# Aggregate data

Aggregate the synthetic person-level responses by school.

## Set-up

### Packages and file paths

In [1]:
# Import required packages
from dataclasses import dataclass
import numpy as np
import os
import pandas as pd

In [2]:
# File paths
@dataclass(frozen=True)
class Paths:
    '''Stores paths to data and files'''
    survey = 'data/survey_data'
    synthetic_data = 'synthetic_data_raw.csv'
    aggregate_score = 'aggregate_scores.csv'


paths = Paths()

### Import raw data

In [3]:
data = pd.read_csv(os.path.join(paths.survey, paths.synthetic_data))
data.head()

Unnamed: 0,gender,transgender,sexual_orientation,neurodivergent,birth_parent1,birth_parent2,birth_you,birth_you_age,autonomy_pressure,autonomy_express,...,peer_talk_listen_lab,peer_talk_helpful_lab,peer_talk_if_lab,accept_peer_lab,year_group_lab,fsm_lab,sen_lab,ethnicity_lab,english_additional_lab,school_lab
0,4.0,2.0,6.0,3.0,2.0,1.0,2.0,1.0,2.0,5.0,...,Fully,Somewhat helpful,Very uncomfortable,Not at all,10.0,No,No,ethnic_minority,No,School E
1,1.0,2.0,1.0,3.0,3.0,2.0,,,4.0,2.0,...,,Very helpful,Very uncomfortable,Slightly,10.0,No,No,ethnic_minority,No,School D
2,2.0,,4.0,1.0,1.0,1.0,1.0,1.0,5.0,4.0,...,Mostly,Very helpful,Very comfortable,Not at all,10.0,No,No,white_british,No,School E
3,2.0,5.0,5.0,,2.0,2.0,1.0,3.0,1.0,2.0,...,Fully,Somewhat helpful,Uncomfortable,,10.0,No,No,white_british,No,School G
4,5.0,,4.0,1.0,1.0,3.0,3.0,2.0,5.0,2.0,...,Slightly,Somewhat helpful,Uncomfortable,Not at all,8.0,No,No,white_british,Yes,School B


## Find mean score per school

Find mean score by school:
* Overall
* By year
* By gender (this is gender from survey, not council, as can see from GM data extract)
* By FSM
* By SEN

Hide results when count < 10.

<mark>Does this mean you always have all the categories? Or is there an issue here that it groupby but there's only one group present so it doesn't show as na for other group and just provides it for one group?</mark>

In [4]:
# Find columns that provide a score
score_col = [col for col in data.columns if col.endswith('_score')]

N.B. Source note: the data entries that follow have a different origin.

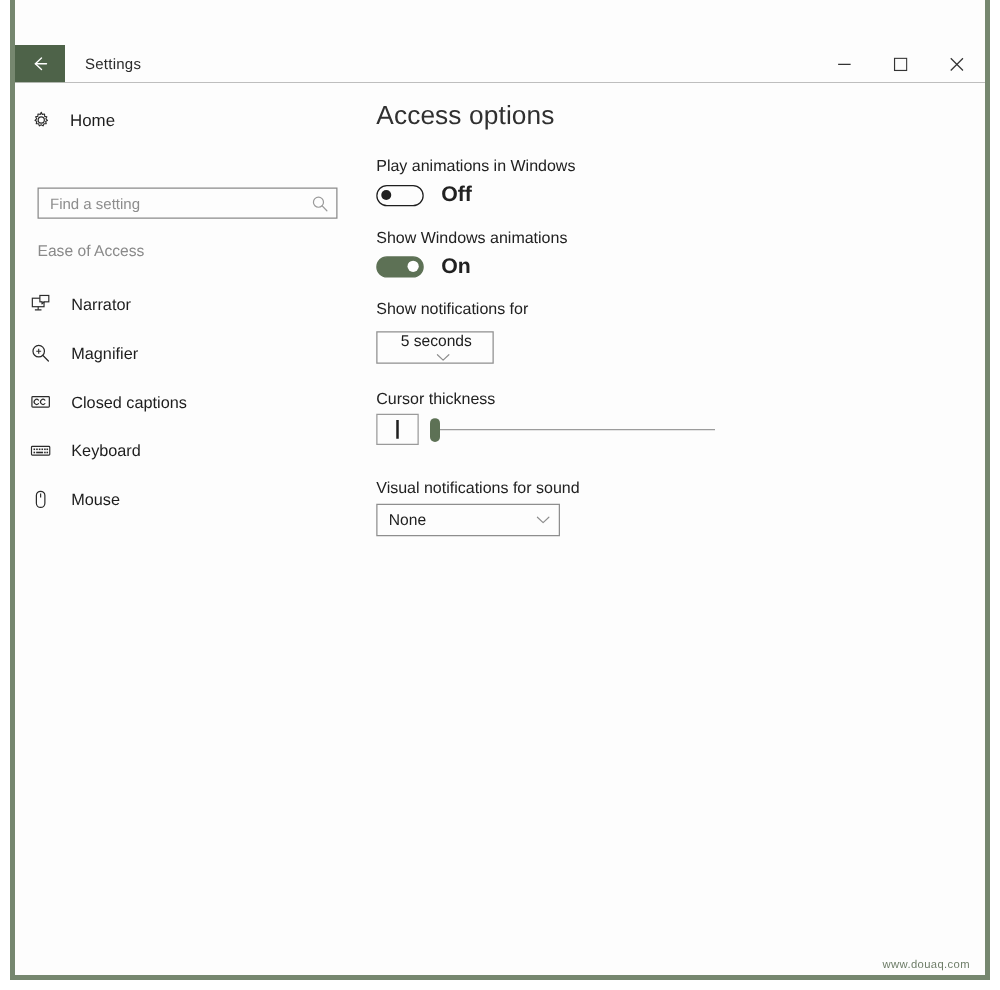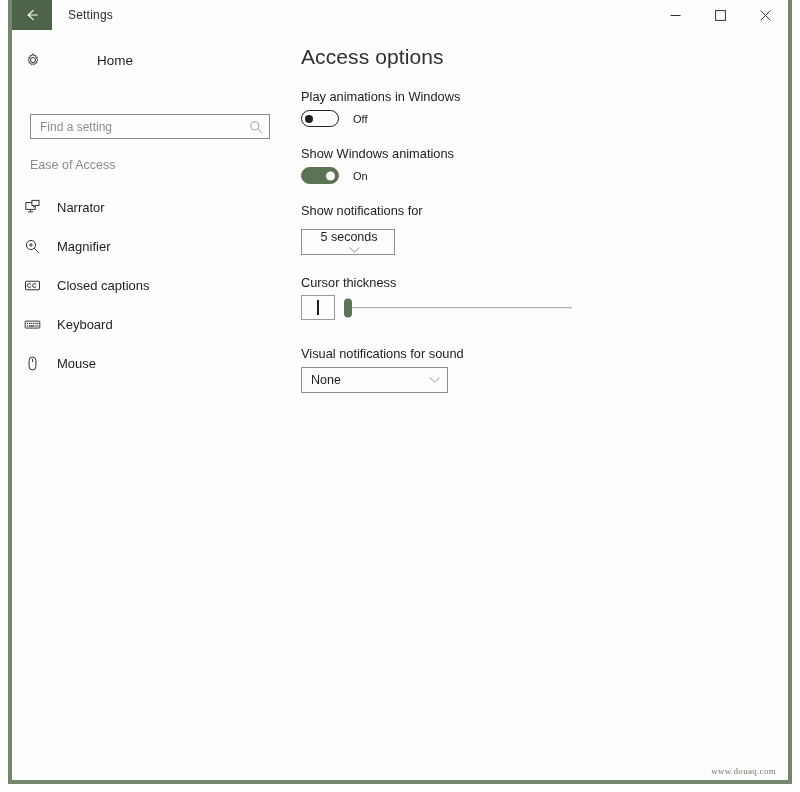--- a/index.html
+++ b/index.html
@@ -29,20 +29,21 @@
     height: 784px;
     box-sizing: border-box;
     border: 4px solid #76876f;
     border-top: none;
     background: #fdfdfd;
   }
   .window-inner {
     position: absolute;
     inset: 0;
     background: #000000;
+    margin-top: 36px;
   }
 
   
   .titlebar {
     position: absolute;
     left: 0;
     top: 0;
     width: 100%;
     height: 30px;
     background: #fdfdfd;
@@ -98,21 +99,20 @@
   }
   .home-row {
     position: absolute;
     left: 10px;
     top: 15px;
     height: 30px;
     display: flex;
     align-items: center;
     cursor: pointer;
     padding-right: 10px;
-    gap: 41px;
   }
   .home-icon {
     width: 22px;
     display: flex;
     justify-content: center;
     align-items: center;
     margin-right: 12px;
   }
   .home-label {
     font-size: 13.5px;
@@ -266,22 +266,23 @@
     right: 3px;
     top: 50%;
     transform: translateY(-50%);
     width: 9px;
     height: 9px;
     border-radius: 50%;
     background: #ffffff;
   }
   .toggle-state {
     margin-left: 14px;
-    font-size: 11px;
+    font-size: 17px;
     color: #212121;
+    font-weight: bold;
   }
 
   
   .dropdown {
     position: absolute;
     box-sizing: border-box;
     height: 26px;
     border: 1px solid #8e8e8e;
     background: #fdfdfd;
     display: flex;
@@ -350,21 +351,21 @@
   }
 
   
   .watermark {
     position: absolute;
     right: 12px;
     bottom: 4px;
     font-size: 9px;
     color: #6e7d68;
     letter-spacing: 0.3px;
-    font-family: Liberation Serif, serif;
+    font-family: Liberation Sans, sans-serif;
   }
 </style>
 </head>
 <body>
 
 <div id="app">
   <div class="window">
     <div class="window-inner">
 
       <div class="titlebar">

def aggregate(calc, group_col):
    '''
    Aggregate the score columns of data, using provided group, either finding
    the number of non-NaN or the mean (ignoring NaN)
    Inputs:
    - calc: 'mean' or 'count'
    - group_col: list of columns to groupby
    Output:
    - result: dataframe with mean or count for each score + group as each row
    '''
    # Find the mean of each score, ignoring NaN
    if calc == 'mean':
        result = data[group_col + score_col].groupby(group_col).mean()
    # Count non-NaN, so know what was used in mean, as there are pupils
    # missing data for that score or characteristic (e.g. year group)
    elif calc == 'count':
        result = data[group_col + score_col].groupby(group_col).count()

    # Transform from wide to long
    result = pd.melt(result.reset_index(), id_vars=group_col)

    # Rename the value column to the use calculation
    result = result.rename(columns={'value': calc})

    return(result)


def mean_and_count(group_col):
    '''
    Uses the aggregate() function to find the mean and counts for each score
    column when grouped by the provided columns
    Inputs:
    - group_col: list of columns to groupby
    Outputs:
    - result: dataframe with mean and count for each score + group as each row
    '''
    # Find mean and count
    res_mean = aggregate('mean', group_col)
    res_count = aggregate('count', group_col)

    # Combine the results dataframe - using outer (all ID) rather than inner
    # (only matching ID) - although all columns should match
    result = pd.merge(left=res_mean, right=res_count, how='outer')

    # Hide results when n<10
    result.loc[result['count'] < 10, ['mean', 'count']] = np.nan

    return(result)

In [5]:
# Aggregate by various groups
agg = pd.concat(
    [mean_and_count(['school_lab']),
     mean_and_count(['school_lab', 'year_group_lab']),
     mean_and_count(['school_lab', 'gender_lab']),
     mean_and_count(['school_lab', 'fsm_lab']),
     mean_and_count(['school_lab', 'sen_lab'])])

# Set NaN for the lab as All
lab_col = ['year_group_lab', 'gender_lab', 'fsm_lab', 'sen_lab']
agg[lab_col] = agg[lab_col].fillna('All')

# View result
agg

Unnamed: 0,school_lab,variable,mean,count,year_group_lab,gender_lab,fsm_lab,sen_lab
0,School A,birth_you_age_score,8.235849,106.0,All,All,All,All
1,School B,birth_you_age_score,7.815789,114.0,All,All,All,All
2,School C,birth_you_age_score,8.755556,90.0,All,All,All,All
3,School D,birth_you_age_score,8.005263,95.0,All,All,All,All
4,School E,birth_you_age_score,7.582353,85.0,All,All,All,All
...,...,...,...,...,...,...,...,...
443,School E,bully_score,7.840909,44.0,All,All,All,Yes
444,School F,bully_score,7.162162,37.0,All,All,All,No
445,School F,bully_score,7.800000,40.0,All,All,All,Yes
446,School G,bully_score,7.700000,40.0,All,All,All,No


## Save result

In [6]:
agg.to_csv(os.path.join(paths.survey, paths.aggregate_score), index=False)